## Page excerpt

········

Now it works! Thanks. On 6000 test sentences the Moses2 output is now
actually 100% identical to the standard Moses output.

Vito

2016-09-28 16:12 GMT+02:00 Hieu Hoang <[email protected]>:

> hi Vito,
>
> please git pull and try decoding again. I've just pushed a fix
>    https://github.com/hieuhoang/mosesdecoder/commit/
> 0005e98b2674906162ce7945c5edd6a42c9ca418
> Basically, I've changed changed the behavious of the pugi call so that it
> doesn't unescape the &apos words
>
>
> Hieu Hoang
> http://www.hoang.co.uk/hieu
>
> On 28 September 2016 at 14:33, Hieu Hoang <[email protected]> wrote:
>
>> ah ok. do you have a moses.ini and example input sentence to go with that.

········

## Written task a
Return every line of the records below, which name each living thing from kingdom to common name, without any changes, and omit the pictures.

········

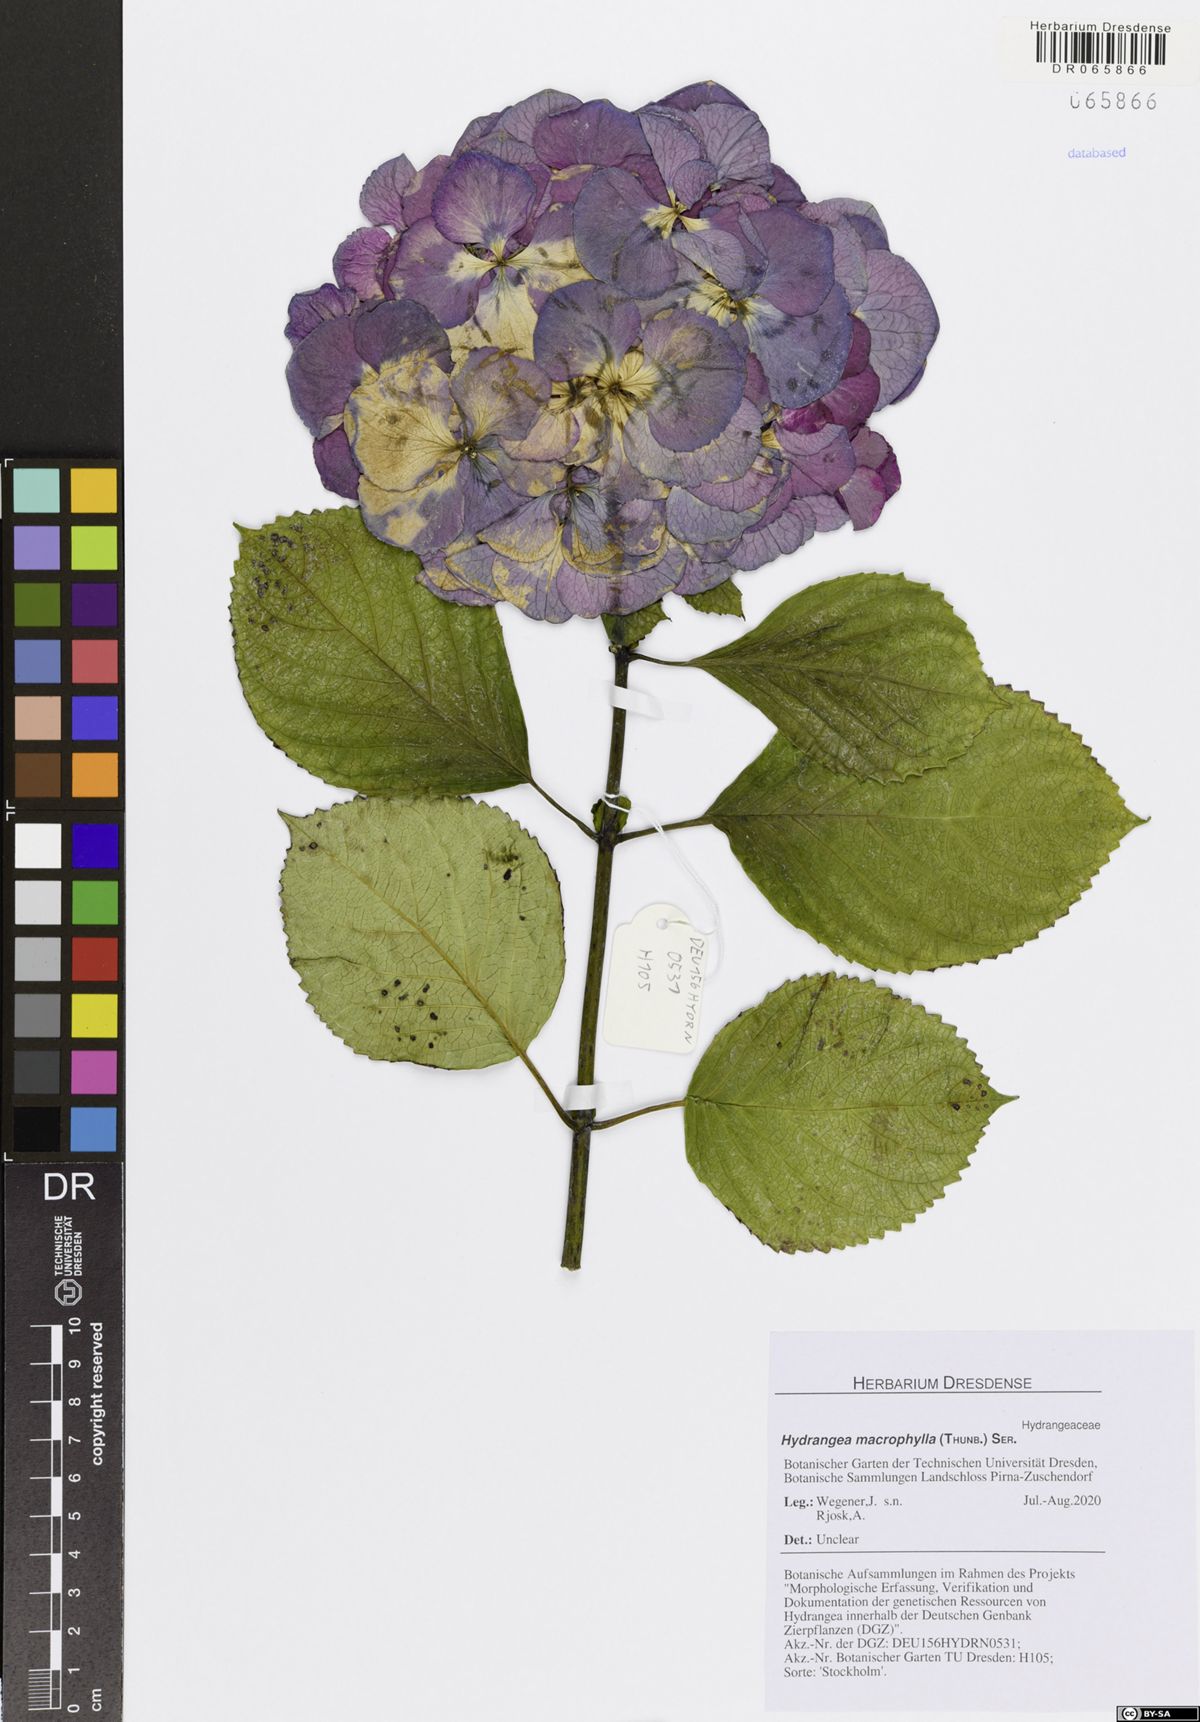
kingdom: Plantae
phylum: Tracheophyta
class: Magnoliopsida
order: Cornales
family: Hydrangeaceae
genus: Hydrangea
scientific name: Hydrangea macrophylla
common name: Hydrangea
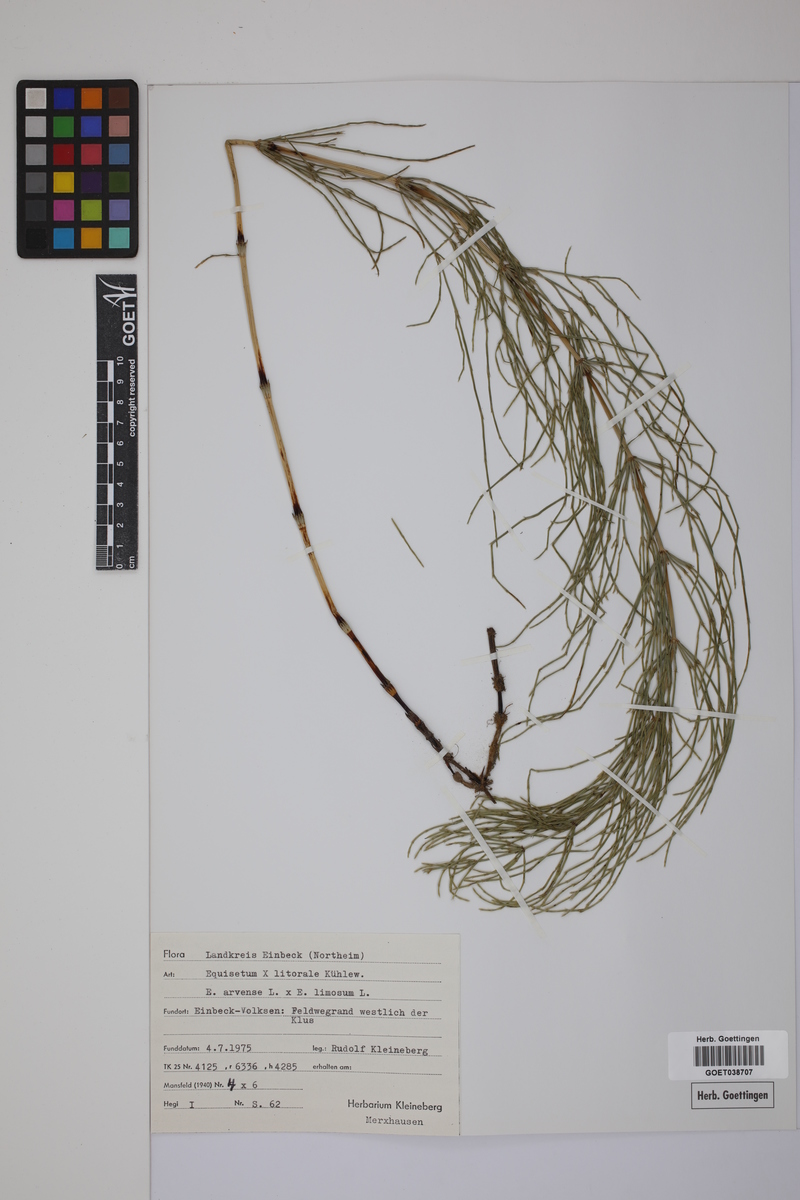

········

## Written task b
Retype the whole email thread about the Moses2 decoding fix above, word for word.

## Output a
kingdom: Plantae
phylum: Tracheophyta
class: Magnoliopsida
order: Cornales
family: Hydrangeaceae
genus: Hydrangea
scientific name: Hydrangea macrophylla
common name: Hydrangea

## Output b
Now it works! Thanks. On 6000 test sentences the Moses2 output is now
actually 100% identical to the standard Moses output.

Vito

2016-09-28 16:12 GMT+02:00 Hieu Hoang <[email protected]>:

> hi Vito,
>
> please git pull and try decoding again. I've just pushed a fix
>    https://github.com/hieuhoang/mosesdecoder/commit/
> 0005e98b2674906162ce7945c5edd6a42c9ca418
> Basically, I've changed changed the behavious of the pugi call so that it
> doesn't unescape the &apos words
>
>
> Hieu Hoang
> http://www.hoang.co.uk/hieu
>
> On 28 September 2016 at 14:33, Hieu Hoang <[email protected]> wrote:
>
>> ah ok. do you have a moses.ini and example input sentence to go with that.